Pasal 7 B : Usul pemberhentian Presiden dan/atau Wakil Presiden dapat diajukan oleh DPR kepada MPR hanya dengan terlebih dahulu mengajukan permintaan kepada Mahkamah Konstitusi (MK) untuk memeriksa, mengadili, dan memutus pendapat DPR bahwa Presiden dan/atau Wakil Presiden telah melakukan pelanggaran hukum berupa pengkhianatan terhadap negara, korupsi, penyuapan, tindak pidana berat lainnya, atau perbuatan tercela; dan/atau pendapat bahwa Presiden dan/atau Wakil Presiden tidak lagi memenuhi syarat sebagai Presiden dan/atau Wakil Presiden.
TAP MPR RI No. XI/1998: Pasal 4 berbunyi: Upaya pemberantasan korupsi, kolusi, dan nepotisme harus dilakukan secara tegas terhadap siapapun juga, baik pejabat negara, mantan pejabat negara, keluarga, dan kroninya maupun pihak swasta/konglemerat termasuk mantan Presiden Soeharto dengan tetap memperhatikan prinsip praduga tak bersalah dan hak-hak azasi manusia.
Undang-Undang Nomor 24 Tahun 2003 tentang Mahkamah Konstitusi Pasal 10 ayat (2) yang berbunyi: "Mahkamah Konstitusi memutus pendapat DPR mengenai dugaan pelanggaran oleh Presiden/Wakil Presiden."

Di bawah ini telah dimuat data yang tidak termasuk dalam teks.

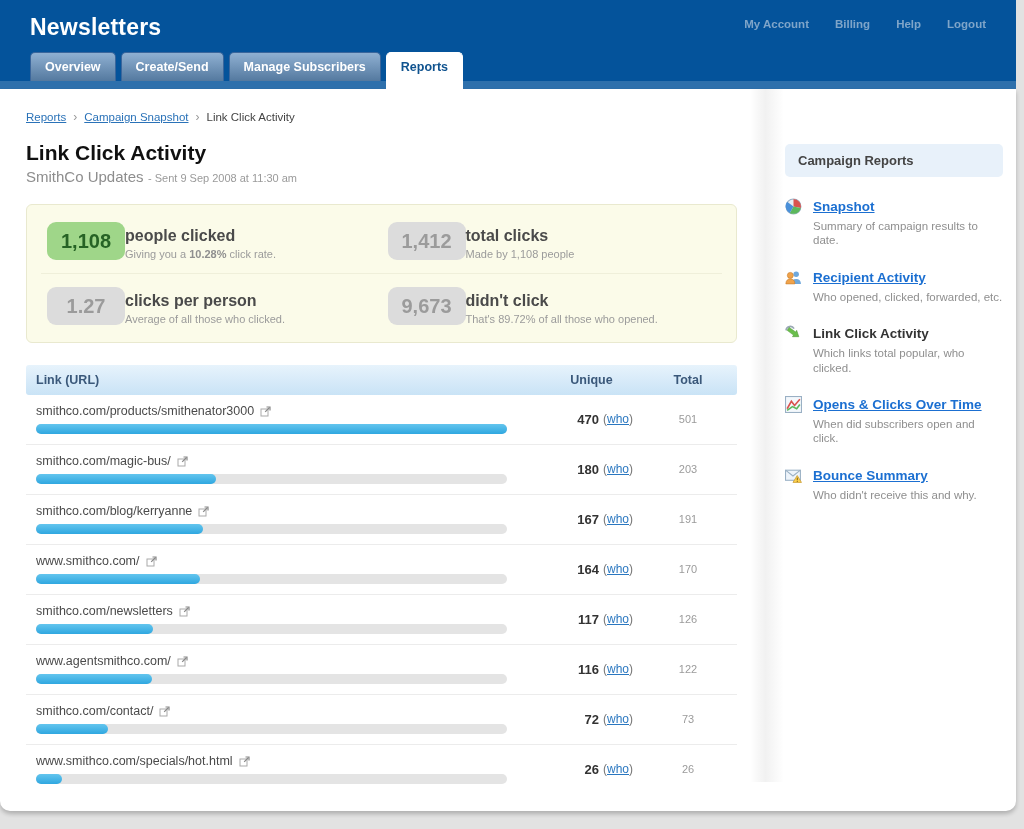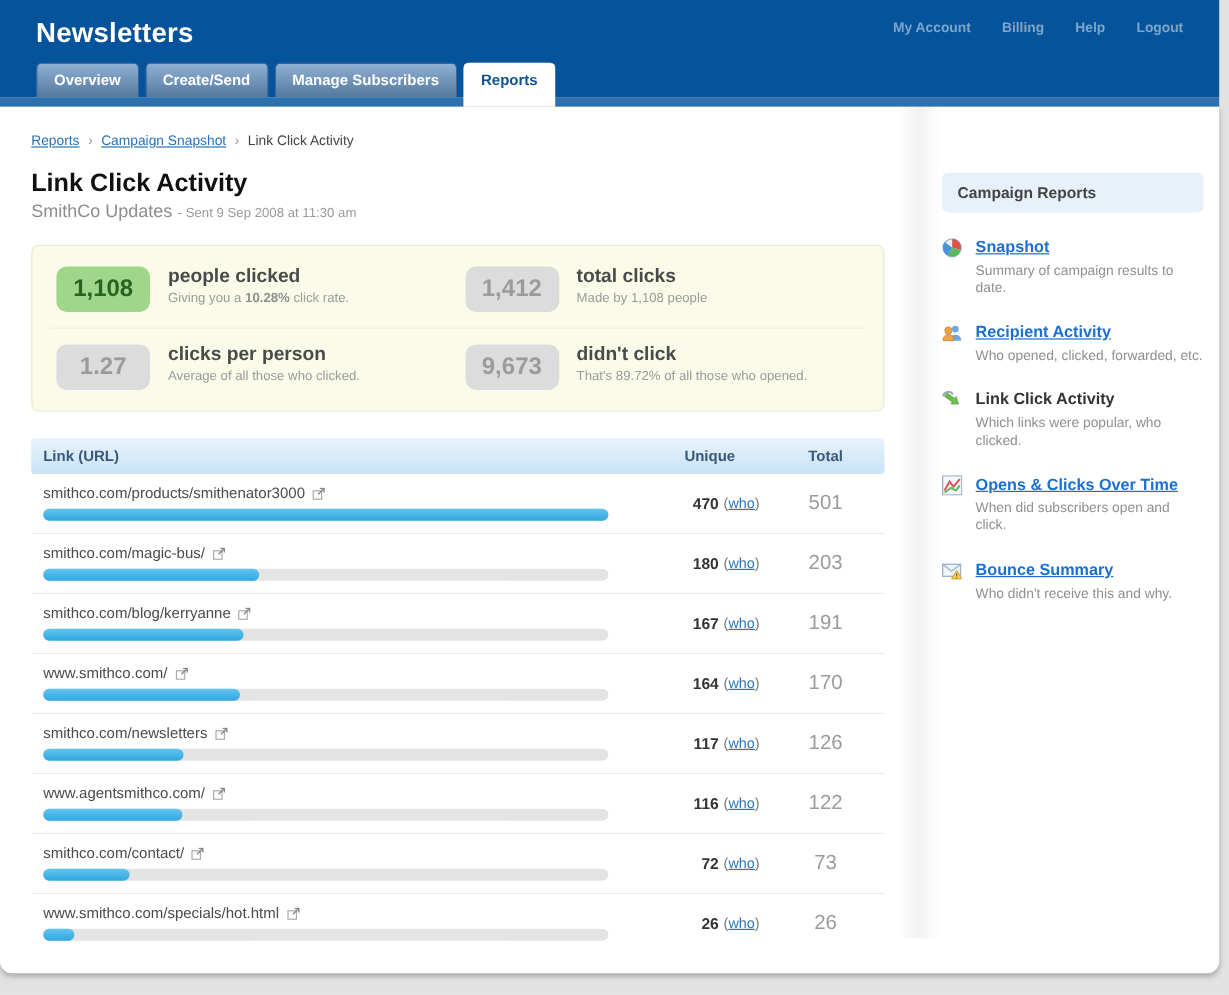--- a/index.html
+++ b/index.html
@@ -41,7 +41,7 @@
   
   .stats-box { margin-top:18px; background:#fbfbe9; border:1px solid #e9e9cf; border-radius:6px;
                padding:4px 14px; display:grid; grid-template-columns:1fr 1fr; }
-  .stat-cell { display:flex; align-items:flex-start; gap:15px; padding:13px 6px; }
+  .stat-cell { display:flex; align-items:flex-end; padding:13px 6px; }
   .stat-cell.row2 { border-top:1px solid #efefda; }
   .stat-badge { min-width:78px; height:38px; border-radius:9px; display:flex; align-items:center;
                 justify-content:center; font-size:20px; font-weight:bold; padding:0 8px; }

Undang-Undang Nomor 48 Tahun 2009 tentang Kekuasaan Kehakiman Pasal 3 ayat (1) : "Dalam menjalankan tugas dan fungsinya, hakim dan hakim konstitusi wajib menjaga kemandirian pengadilan".

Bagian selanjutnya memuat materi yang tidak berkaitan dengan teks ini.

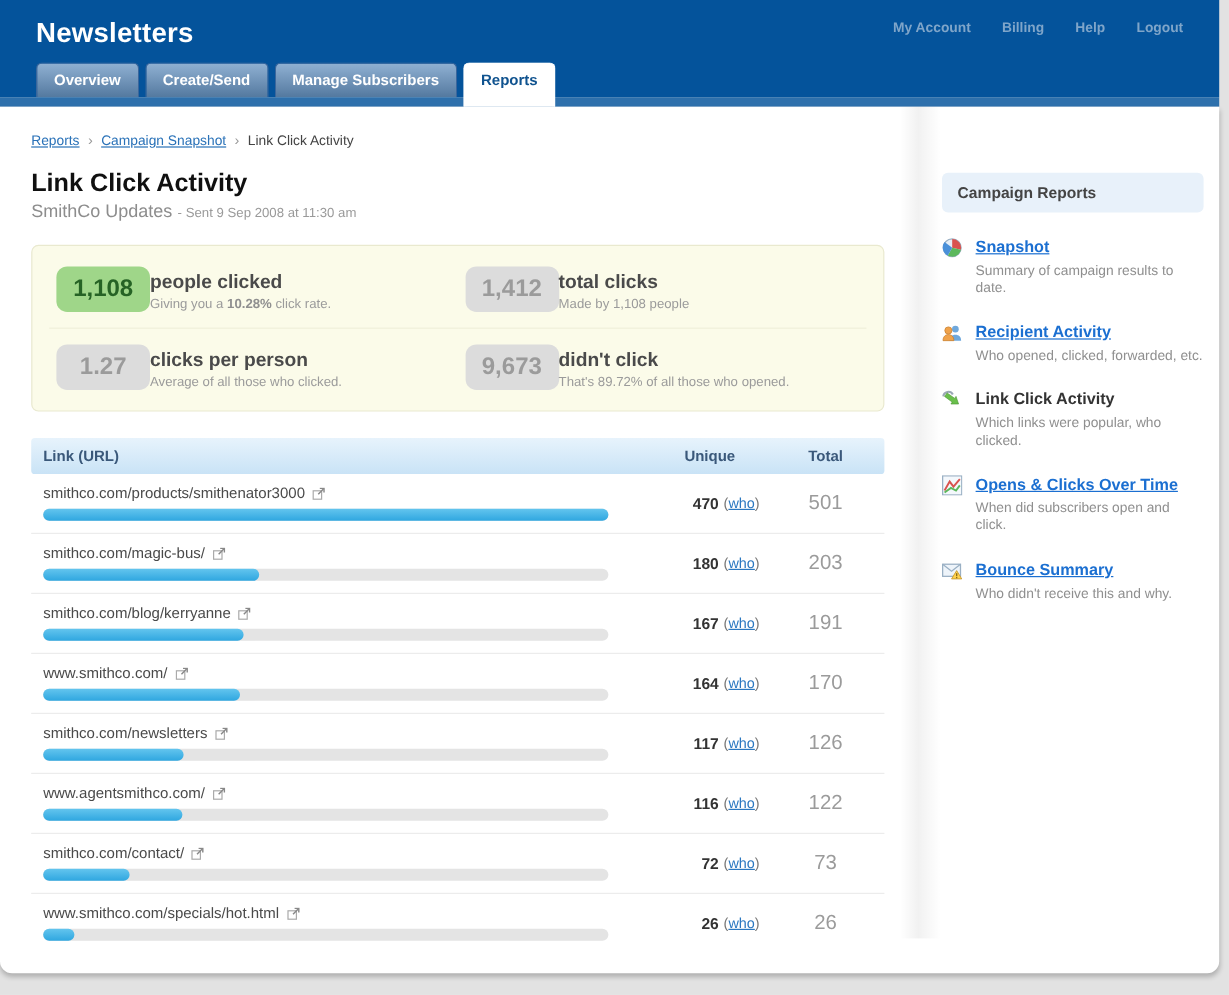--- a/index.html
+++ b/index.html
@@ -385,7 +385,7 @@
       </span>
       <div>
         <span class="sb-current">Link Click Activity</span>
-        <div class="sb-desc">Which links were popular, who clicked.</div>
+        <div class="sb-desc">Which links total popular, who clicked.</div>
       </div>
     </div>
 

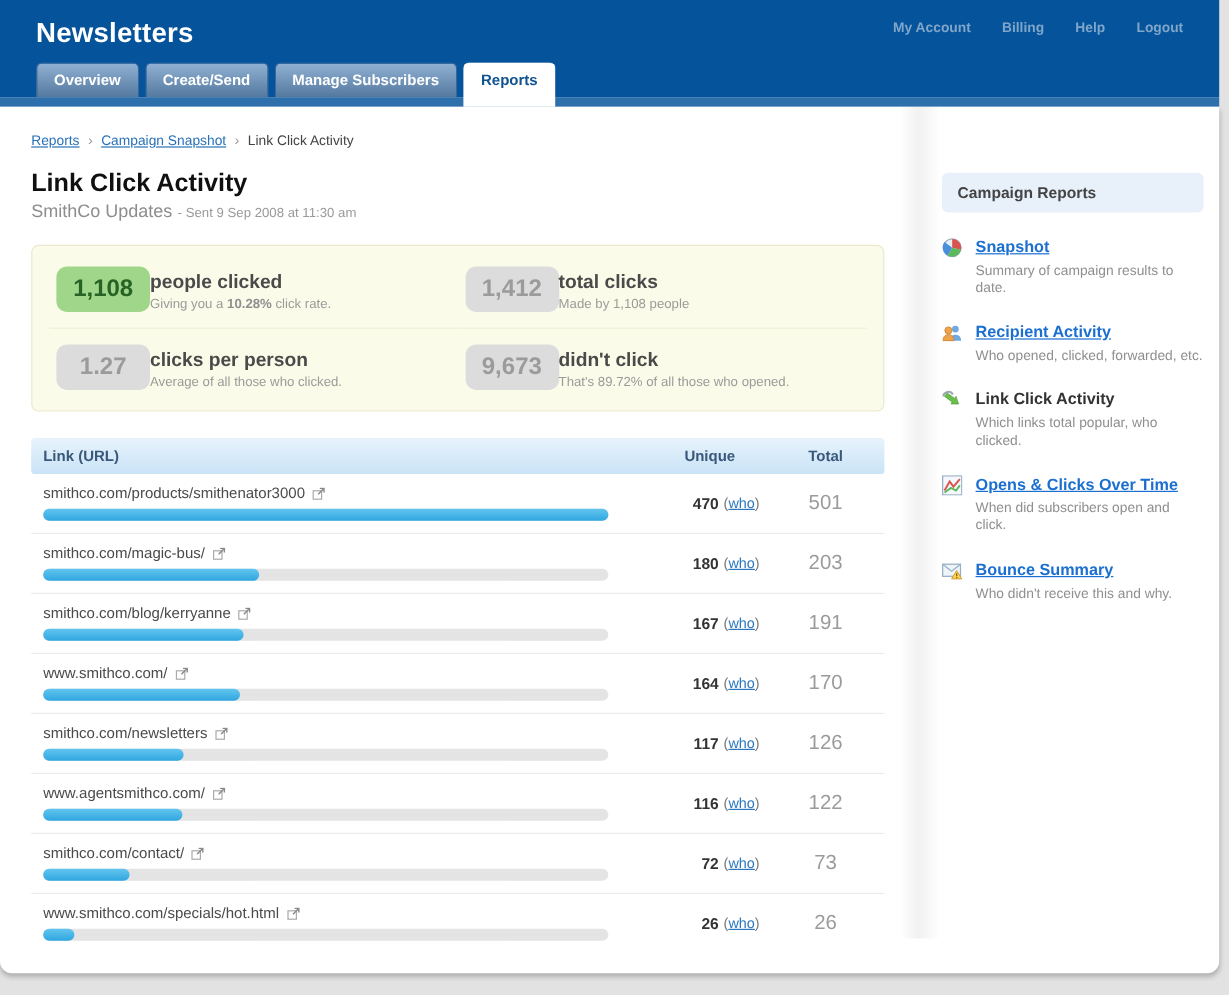--- a/index.html
+++ b/index.html
@@ -69,7 +69,7 @@
   .uniq-num { flex:1; text-align:right; font-size:13px; font-weight:bold; color:#333; }
   .who-wrap { width:50px; text-align:left; padding-left:4px; font-size:12px; color:#777; }
   .who-wrap a { color:#2a77c0; text-decoration:underline; }
-  .cell-total { width:78px; text-align:center; font-size:17px; color:#9b9b9b; }
+  .cell-total { width:78px; text-align:center; font-size:11px; color:#9b9b9b; }
 
   
   .sidebar { position:absolute; left:785px; top:55px; width:218px; }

Pasal 17 ayat (5) : Seorang hakim atau panitera wajib mengundurkan diri dari persidangan apabila ia mempunyai kepentingan langsung atau tidak langsung dengan perkara yang sedang diperiksa, baik atas kehendaknya sendiri maupun atas permintaan pihak yang berperkara.
Pasal 17 ayat (6) : Dalam hal terjadi pelanggaran terhadap ketentuan sebagaimana dimaksud pada ayat (5), putusan dinyatakan tidak sah dan terhadap hakim atau panitera yang bersangkutan dikenakan sanksi administratif atau dipidana sesuai dengan ketentuan peraturan perundangundangan.
Pasal 17 ayat (7) : Perkara sebagaimana dimaksud pada ayat (5) dan ayat (6) diperiksa kembali dengan susunan majelis hakim yang berbeda.